Segment Start: Provided records

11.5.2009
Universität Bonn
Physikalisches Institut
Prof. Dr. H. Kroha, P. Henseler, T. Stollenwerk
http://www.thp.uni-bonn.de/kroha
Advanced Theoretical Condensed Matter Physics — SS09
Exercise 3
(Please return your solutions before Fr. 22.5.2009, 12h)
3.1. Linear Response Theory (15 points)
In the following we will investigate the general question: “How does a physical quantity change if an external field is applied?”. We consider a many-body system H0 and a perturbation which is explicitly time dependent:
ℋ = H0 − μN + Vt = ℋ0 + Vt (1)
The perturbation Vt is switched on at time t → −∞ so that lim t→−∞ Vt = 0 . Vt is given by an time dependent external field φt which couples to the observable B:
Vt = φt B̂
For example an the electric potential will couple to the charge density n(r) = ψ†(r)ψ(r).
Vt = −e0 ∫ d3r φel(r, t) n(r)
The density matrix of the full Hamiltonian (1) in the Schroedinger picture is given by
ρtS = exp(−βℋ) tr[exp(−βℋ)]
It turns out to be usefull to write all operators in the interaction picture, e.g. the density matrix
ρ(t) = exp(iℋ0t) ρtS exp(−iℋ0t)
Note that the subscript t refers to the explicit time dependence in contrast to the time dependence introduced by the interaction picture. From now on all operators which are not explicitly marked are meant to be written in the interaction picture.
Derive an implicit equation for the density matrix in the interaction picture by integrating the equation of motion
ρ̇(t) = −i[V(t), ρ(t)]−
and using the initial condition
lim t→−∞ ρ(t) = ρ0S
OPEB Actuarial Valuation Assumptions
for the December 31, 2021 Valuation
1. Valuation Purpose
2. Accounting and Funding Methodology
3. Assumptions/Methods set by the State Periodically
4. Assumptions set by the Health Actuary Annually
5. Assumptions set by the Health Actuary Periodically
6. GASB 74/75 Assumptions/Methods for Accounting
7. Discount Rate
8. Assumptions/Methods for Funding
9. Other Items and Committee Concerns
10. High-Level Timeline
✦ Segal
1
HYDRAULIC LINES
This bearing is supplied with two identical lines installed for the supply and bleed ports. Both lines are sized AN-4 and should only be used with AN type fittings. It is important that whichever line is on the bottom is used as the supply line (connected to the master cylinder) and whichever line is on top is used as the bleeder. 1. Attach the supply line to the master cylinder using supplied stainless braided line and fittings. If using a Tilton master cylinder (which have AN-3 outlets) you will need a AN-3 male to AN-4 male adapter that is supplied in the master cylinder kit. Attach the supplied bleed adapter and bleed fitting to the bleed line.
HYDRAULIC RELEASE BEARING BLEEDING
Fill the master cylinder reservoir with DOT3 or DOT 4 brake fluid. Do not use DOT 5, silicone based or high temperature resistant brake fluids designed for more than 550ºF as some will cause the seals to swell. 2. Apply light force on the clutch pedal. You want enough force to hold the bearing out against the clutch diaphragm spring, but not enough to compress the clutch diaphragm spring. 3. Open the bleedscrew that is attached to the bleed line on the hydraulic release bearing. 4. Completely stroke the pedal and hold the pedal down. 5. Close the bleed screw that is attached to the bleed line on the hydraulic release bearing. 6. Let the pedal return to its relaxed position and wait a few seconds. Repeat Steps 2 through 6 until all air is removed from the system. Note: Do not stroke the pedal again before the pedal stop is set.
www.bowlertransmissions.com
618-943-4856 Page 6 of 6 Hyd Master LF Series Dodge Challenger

Segment End: Provided records

Description of the task:
How many of the lines in the data above carry the word "Methods"? Say the number and nothing else.

Result of this exercise:
3